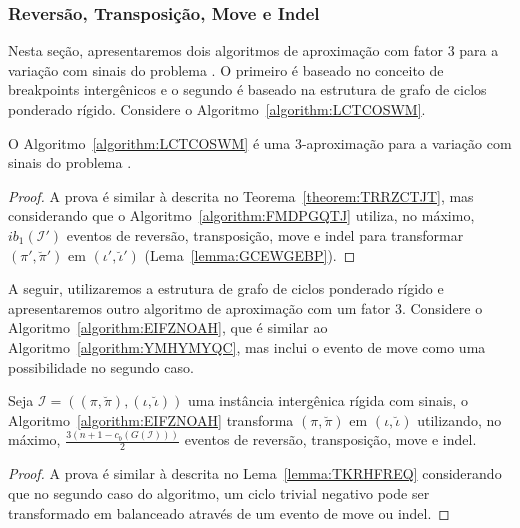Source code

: \subsubsection{Reversão, Transposição, Move e Indel}

Nesta seção, apresentaremos dois algoritmos de aproximação com fator $3$ para a variação com sinais do problema \SbIRTMI{}. O primeiro é baseado no conceito de breakpoints intergênicos e o segundo é baseado na estrutura de grafo de ciclos ponderado rígido. Considere o Algoritmo~\ref{algorithm:LCTCOSWM}.



\begin{theorem}\label{theorem:KKKBVPAY}
O Algoritmo~\ref{algorithm:LCTCOSWM} é uma $3$-aproximação para a variação com sinais do problema \SbIRTMI{}.
\end{theorem}
\begin{proof}
A prova é similar à descrita no Teorema~\ref{theorem:TRRZCTJT}, mas considerando que o Algoritmo~\ref{algorithm:FMDPGQTJ} utiliza, no máximo, $ib_1(\mathcal{I'})$ eventos de reversão, transposição, move e indel para transformar $(\pi',\breve\pi')$ em $(\iota',\breve\iota')$ (Lema~\ref{lemma:GCEWGEBP}).
\end{proof}

A seguir, utilizaremos a estrutura de grafo de ciclos ponderado rígido e apresentaremos outro algoritmo de aproximação com um fator $3$. Considere o Algoritmo~\ref{algorithm:EIFZNOAH}, que é similar ao Algoritmo~\ref{algorithm:YMHYMYQC}, mas inclui o evento de move como uma possibilidade no segundo caso.



\begin{lemma}\label{lemma:TEVTTPGB}
Seja $\mathcal{I} = ((\pi,\breve\pi),(\iota,\breve\iota))$ uma instância intergênica rígida com sinais, o Algoritmo~\ref{algorithm:EIFZNOAH} transforma $(\pi,\breve\pi)$ em $(\iota,\breve\iota)$ utilizando, no máximo, $\frac{3(n+1 - c_b(G(\mathcal{I})))}{2}$ eventos de reversão, transposição, move e indel.
\end{lemma}
\begin{proof}
A prova é similar à descrita no Lema~\ref{lemma:TKRHFREQ} considerando que no segundo caso do algoritmo, um ciclo trivial negativo pode ser transformado em balanceado através de um evento de move ou indel.
\end{proof}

○ ○ ○ ○ ○ ○ ○

→ Problem to work on: Lines holding "para" in the material above are to be reported.

→ Solved problem:
Nesta seção, apresentaremos dois algoritmos de aproximação com fator $3$ para a variação com sinais do problema \SbIRTMI{}. O primeiro é baseado no conceito de breakpoints intergênicos e o segundo é baseado na estrutura de grafo de ciclos ponderado rígido. Considere o Algoritmo~\ref{algorithm:LCTCOSWM}.
O Algoritmo~\ref{algorithm:LCTCOSWM} é uma $3$-aproximação para a variação com sinais do problema \SbIRTMI{}.
A prova é similar à descrita no Teorema~\ref{theorem:TRRZCTJT}, mas considerando que o Algoritmo~\ref{algorithm:FMDPGQTJ} utiliza, no máximo, $ib_1(\mathcal{I'})$ eventos de reversão, transposição, move e indel para transformar $(\pi',\breve\pi')$ em $(\iota',\breve\iota')$ (Lema~\ref{lemma:GCEWGEBP}).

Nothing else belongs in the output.